Malicious file analysis – Example 01

Pierluigi Paganini August 09, 2022

Cyber Security Specialist Zoziel Pinto Freire shows an example of malicious file analysis presented during his lecture on BSides-Vitória 2022.

My objective with this series of articles is to show examples of malicious file analysis that I presented during my lecture on BSides-Vitória 2022.

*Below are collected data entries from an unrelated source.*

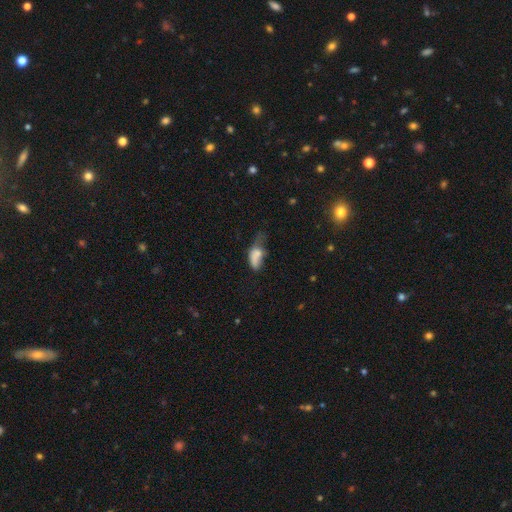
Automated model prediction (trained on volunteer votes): The model was most divided on "merging": major disturbance: 42%, minor disturbance: 28%, none: 19%, merger: 12%. More confident: how rounded — in between (83%); smooth or featured — smooth (70%).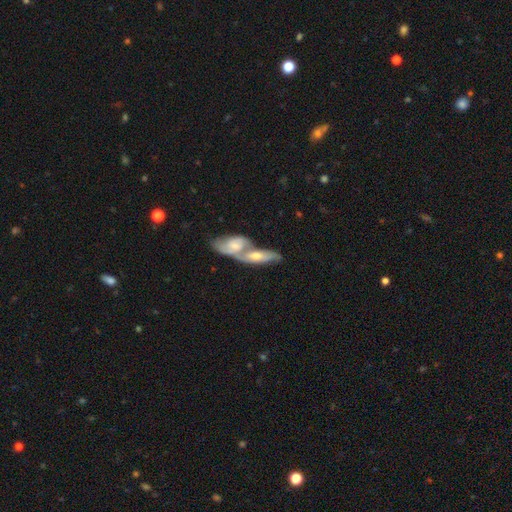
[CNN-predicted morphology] Overall: featured or disk (57%; smooth 36%). Edge-on disk: no (60%; yes 40%). Merging: merger (66%).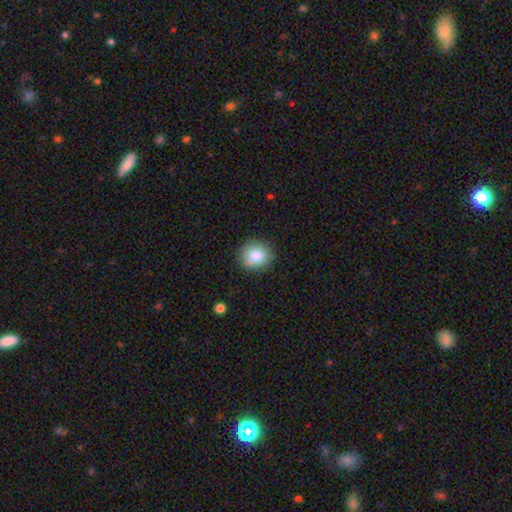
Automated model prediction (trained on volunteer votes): smooth-or-featured: smooth: 83% | star or artifact: 9% | featured or disk: 8%
  how-rounded: round: 80% | in between: 19% | cigar-shaped: 1%
  merging: none: 85% | minor disturbance: 11% | major disturbance: 2% | merger: 1%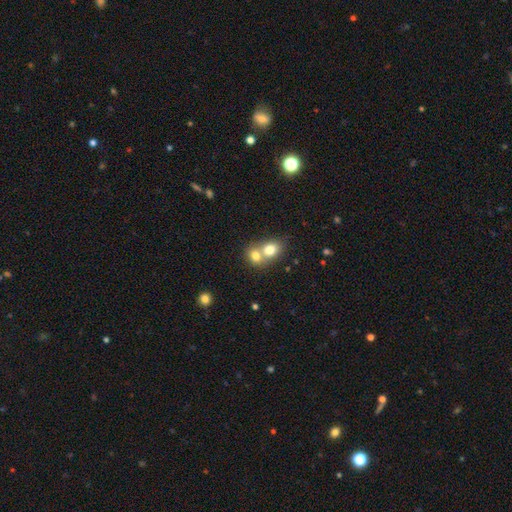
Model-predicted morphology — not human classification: smooth-or-featured: smooth: 76% | featured or disk: 14% | star or artifact: 10%
  how-rounded: round: 59% | in between: 40% | cigar-shaped: 1%
  merging: merger: 69% | none: 24% | minor disturbance: 5% | major disturbance: 2%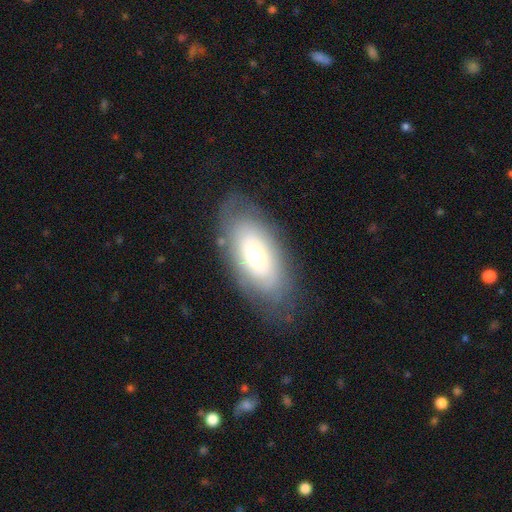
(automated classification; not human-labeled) This appears to be a featured or disk galaxy (46%, tied with smooth). Merging: none (74%).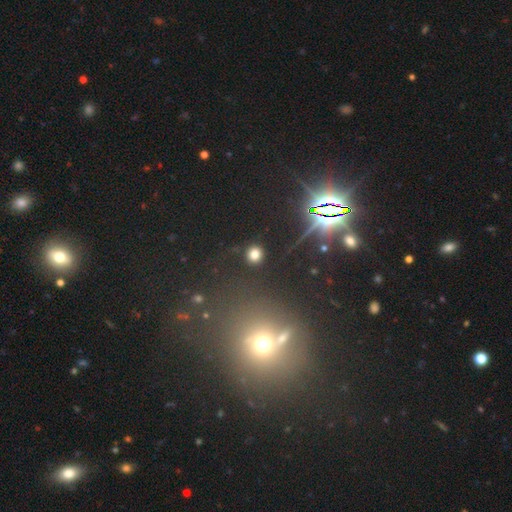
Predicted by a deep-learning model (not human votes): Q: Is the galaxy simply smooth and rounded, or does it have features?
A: smooth — 79%.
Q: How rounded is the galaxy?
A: round — 88%.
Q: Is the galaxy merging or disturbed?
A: none — 89%.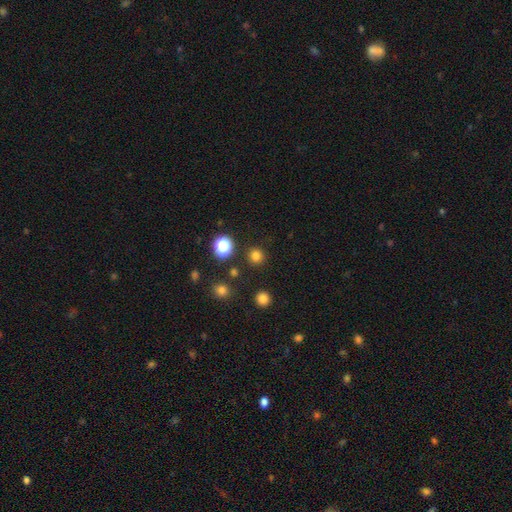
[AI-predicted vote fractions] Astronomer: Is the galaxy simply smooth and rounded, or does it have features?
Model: smooth — 78%.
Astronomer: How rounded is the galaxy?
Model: round — 94%.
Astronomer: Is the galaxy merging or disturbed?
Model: none — 89%.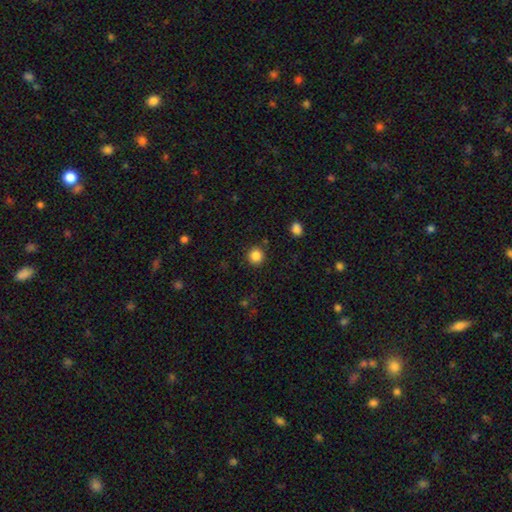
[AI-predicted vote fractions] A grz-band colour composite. It shows a smooth galaxy with no disk features (86%) that is round (93%). Merging: none (90%).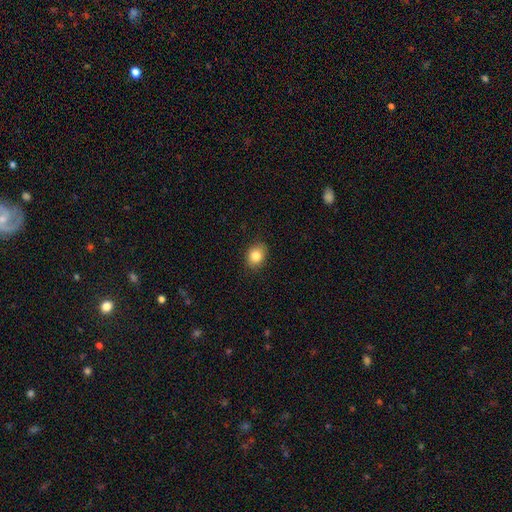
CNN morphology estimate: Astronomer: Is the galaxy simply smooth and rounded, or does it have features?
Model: smooth — 84%.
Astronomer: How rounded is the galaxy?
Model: in between — 55% (runner-up: round, 44%).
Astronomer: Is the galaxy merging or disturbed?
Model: none — 85%.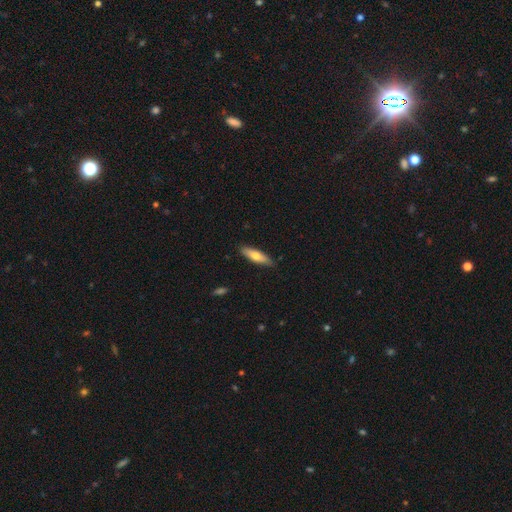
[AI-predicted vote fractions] A smooth galaxy with no disk features (68%) that is cigar-shaped (64%).

Vote fractions:
- Smooth or featured? smooth: 68% / featured or disk: 26% / star or artifact: 6%
- How rounded? cigar-shaped: 64% / in between: 34% / round: 2%
- Merging? none: 86% / minor disturbance: 11% / major disturbance: 2% / merger: 1%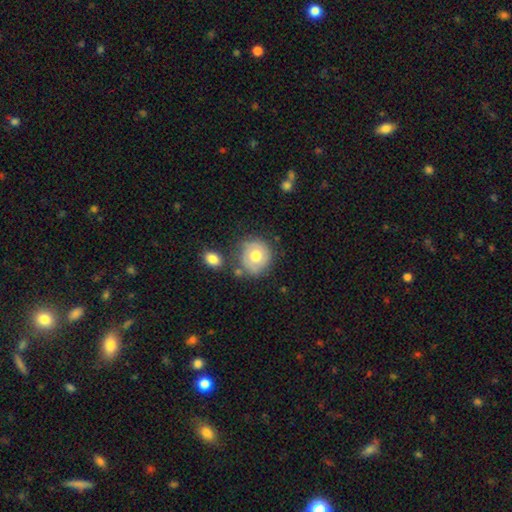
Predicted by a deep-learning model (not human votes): Overall: smooth (62%; featured or disk 31%). How rounded: round (85%). Merging: none (65%).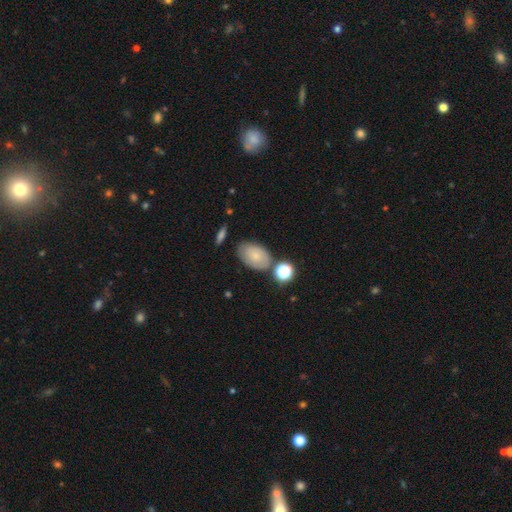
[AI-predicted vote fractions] This appears to be a smooth galaxy with no disk features (70%) that is in between round and cigar-shaped (88%). Merging: none (67%).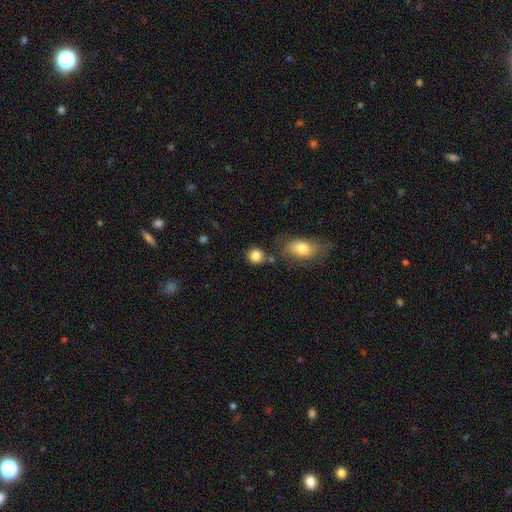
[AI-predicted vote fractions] A smooth galaxy with no disk features (85%) that is round (82%). Merging: none (74%).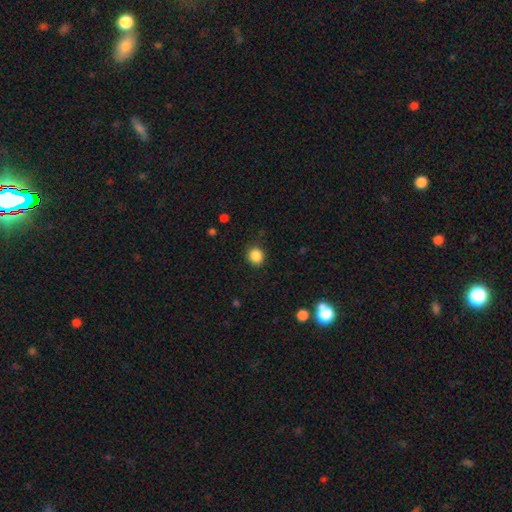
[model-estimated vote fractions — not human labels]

For this first one, I’ll briefly introduce some crucial topics to ease the understanding of the analysis process.

What’re malicious files?

  • Files that contains in their internal structure malicious actions that could compromise an environment, account, workstation, server, or user will receive the file.

Some files are more used in attacks

Compressed files

  • ZIP, RAR e 7z

Microsoft Office Documents

  • DOC, DOCX, XLS, XLSX, XLSM

PDF files

Microsoft Office Documents

  • From a security point of view files of the types DOC, DOCX, XLS, XLSX, and XLSM, have a common issue, they can contain macros which are embedded scripts that are executed inside the file.

PDF Files

  • PDF files can be used to execute JavaScript, download files, access URLs, and execute commands.
  • Often instead of very malicious links, and induce the user to click on something.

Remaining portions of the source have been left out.